Australians have been loud, and undiplomatic, in their demands of what China should or should not do in terms of the Australia-China relationship and other matters, including Hong Kong. These are clearly an attack on Chinese sovereignty but the double standards entailed in this approach do not seem to prick the moral or ethical conscience of these politicians and media commentators.

How to re-establish cordial relationships between the two countries is a difficult question. Conversation is a must because without conversation there can be no understanding. Conversation will include issues of disagreement as this is normal in the relations between two countries. Conversation is the purpose of diplomacy. Conversation means misunderstandings do not grow into misfortune.

It's a difficult matter of face for either side to accept conditions demanded prior to opening any conversation. Australia's continued characterization of the briefing note as 14 demands that must be renounced before conversation can begin makes it very difficult to begin the process. 

China sees no need to do this because the untitled briefing note does not have the status of a demarche.

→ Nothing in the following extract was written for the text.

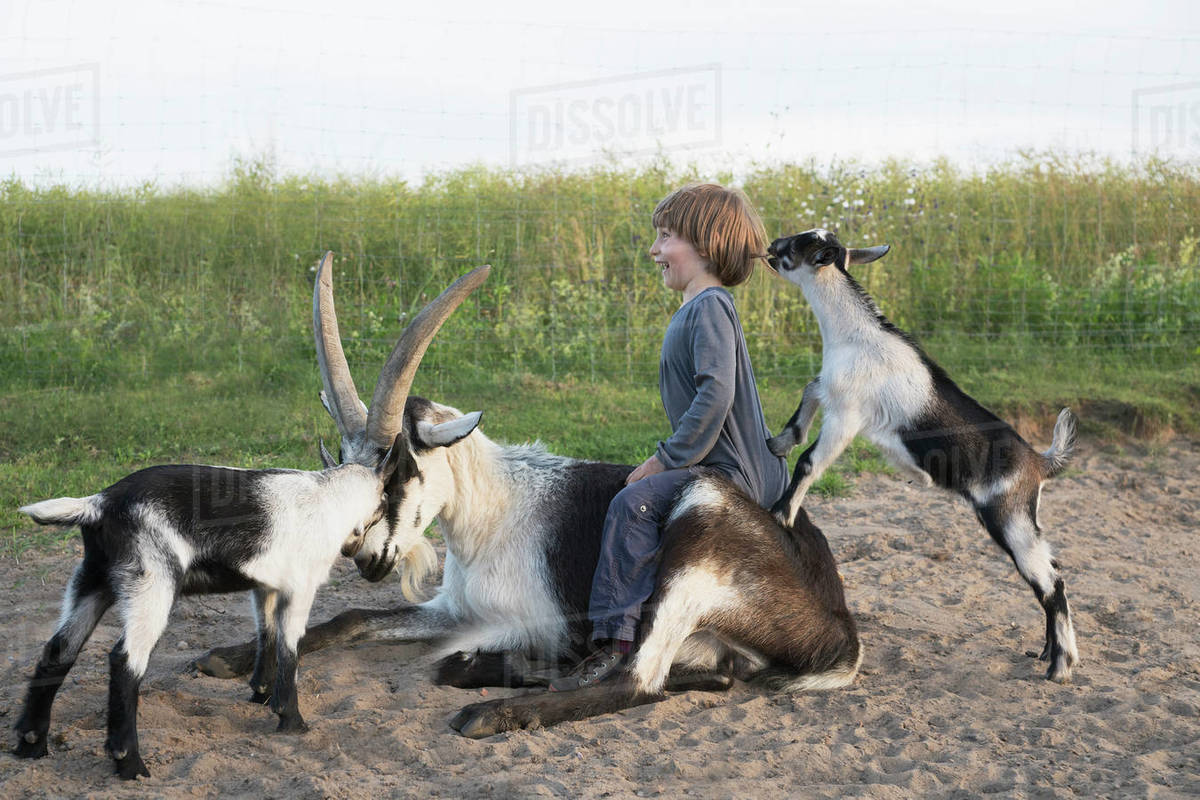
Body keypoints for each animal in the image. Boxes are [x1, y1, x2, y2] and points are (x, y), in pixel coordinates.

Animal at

As such, China will not accept renouncement of the concerns in the briefing note as a precondition for conversation or dialogue.

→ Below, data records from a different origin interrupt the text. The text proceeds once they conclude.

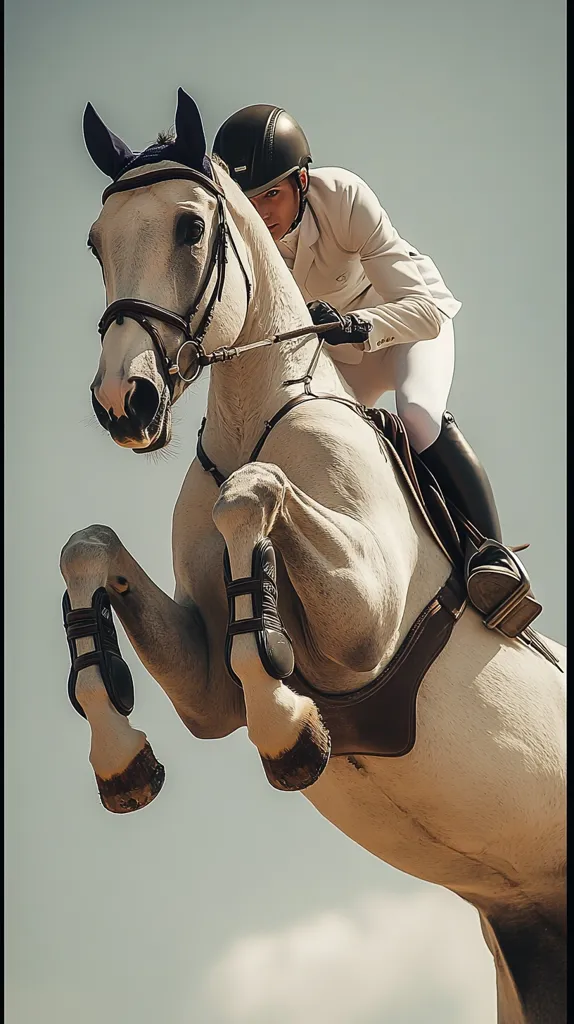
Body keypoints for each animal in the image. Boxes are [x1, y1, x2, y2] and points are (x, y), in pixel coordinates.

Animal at [60, 89, 566, 1024]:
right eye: (95, 240)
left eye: (190, 227)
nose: (125, 402)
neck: (258, 413)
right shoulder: (205, 692)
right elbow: (90, 548)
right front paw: (121, 757)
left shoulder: (366, 622)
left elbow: (248, 497)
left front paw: (288, 729)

Australia has painted itself into an uncomfortable corner with dogged adherence to the false characterization of talking points as a list of "demands."   

Perhaps paving the way for a solution comes from conversations initiated at a second level, led by business organizations like the Australia China Business Council and counterparts in China Council for the Promotion of International Trade.

One thing is certain: China is less likely to respond positively to attempts to initiate conversations at senior political levels in the face of continued loud vilification.